Eager to look into the future? We'll take you there!

 

New features of Scala 2.13

In this section, we will discuss a few small improvements in the new version, which are not related to the collections topic and don't really belong to some bigger topic, such as optional parsing for string literals, adding names-reporting functions to case classes, methods for chaining operations, and automatic resource-management.

Optional parsing for string literals

In Scala 2.13, StringOps has been extended with methods that return Option for string-literals parsing. Supported types include all numeric types and Boolean.

The new methods can greatly simplify the processing of user-provided data without the need to wrap the calls with the exception-handling, as shown in the following example:

scala> "10".toIntOption
res3: Option[Int] = Some(10)
scala> "TrUe".toBooleanOption
res4: Option[Boolean] = Some(true)
scala> val bool = "Not True"
bool: String = Not True
scala> bool.toBooleanOption
res5: Option[Boolean] = None

The optional Boolean parsing ignores the case of the argument the same way the exception-throwing toBoolean method does.

Products can report the names of their element

This feature probably will be mostly useful for the case classes as it makes possible some generic programming without the need to resort to reflection or macros.

The following examples demonstrate how the new productElementName(idx) method can be used to build a naive JSON serializer for simple case classes:

case class User(name: String, surname: String, email: String)

def naiveToJsonString(p: Product): String =
(for { i <- 0 until p.productArity } yield
s""""${p.productElementName(i)}": "${p.productElement(i)}"""")
.mkString("{ ", ", ", " }")

Obviously, this simple iteration does not take nesting and escaping into account, but it already can produce valid results in elementary cases:

scala> val user = User("John", "Doe", "[email protected]")
user: User = User(John,Doe,[email protected])
scala> naiveToJsonString(user)
res1: String = { "name": "John", "surname": "Doe", "email": "[email protected]" }

Unfortunately, the method taking an index of the element throws an exception in the case that the index is invalid:

scala> user.productElementName(3)
java.lang.IndexOutOfBoundsException: 3
at User.productElementName(<console>:1)
... 38 elided

We will discuss why throwing exceptions is not the best approach, as well as viable alternatives, in Chapter 6, Exploring Built-In Effects.

Added methods for chaining operations

Via import scala.util.chaining._, it is now possible to add tap and pipe methods to instances of any type. The functionality is provided by an implicit conversion to ChainingOps.

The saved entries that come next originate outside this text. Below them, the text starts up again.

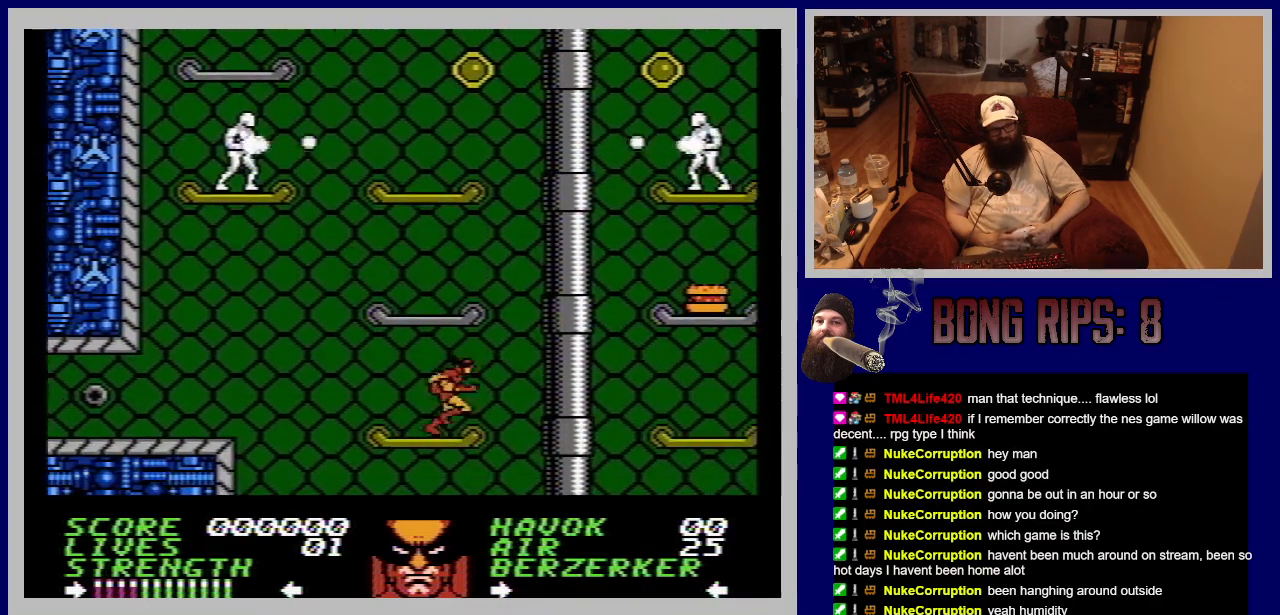
{"buttons": [], "events": [[17, "DPAD_RIGHT", "up"], [167, "DPAD_LEFT", "down"], [300, "DPAD_LEFT", "up"]]}
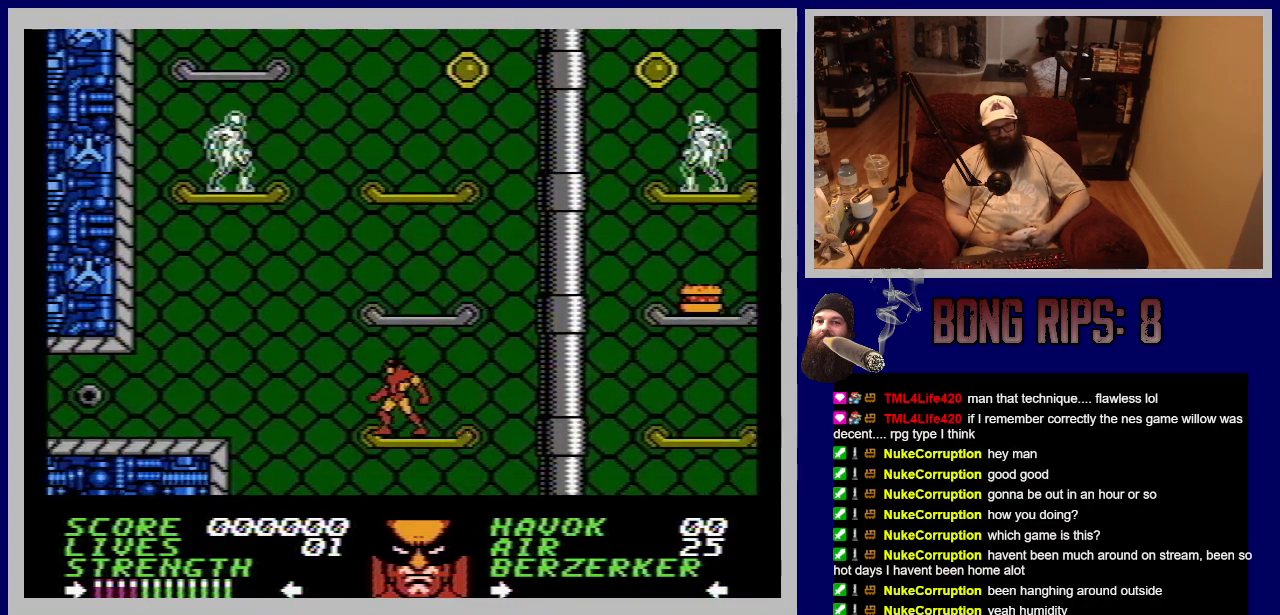
{"buttons": [], "events": [[117, "DPAD_RIGHT", "down"], [217, "DPAD_RIGHT", "up"]]}
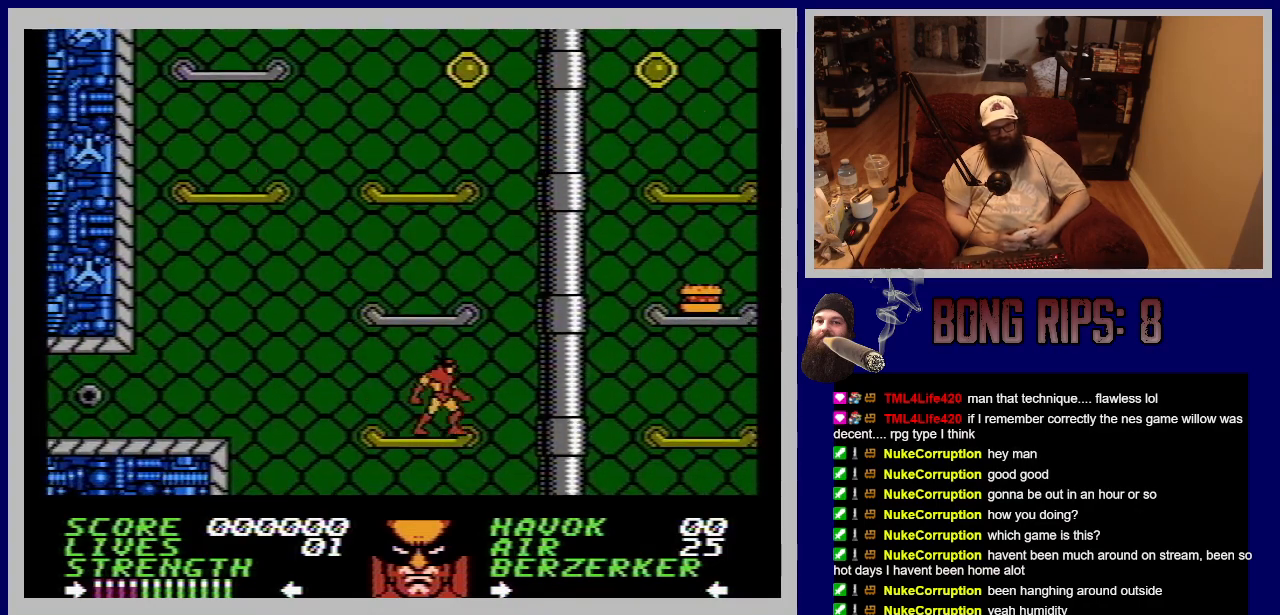
{"buttons": ["A"], "events": [[500, "A", "down"]]}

We will look at implicits in detail in Chapter 4, Getting to Know Implicits and Type Classes.

The pipe method applies a given function to the value and returns the result. It might be helpful in situations where it is desirable to convert nested function calls into the fluid-interface-like code. The following snippet shows an example of an imaginary user database with nested function calls chained via pipe.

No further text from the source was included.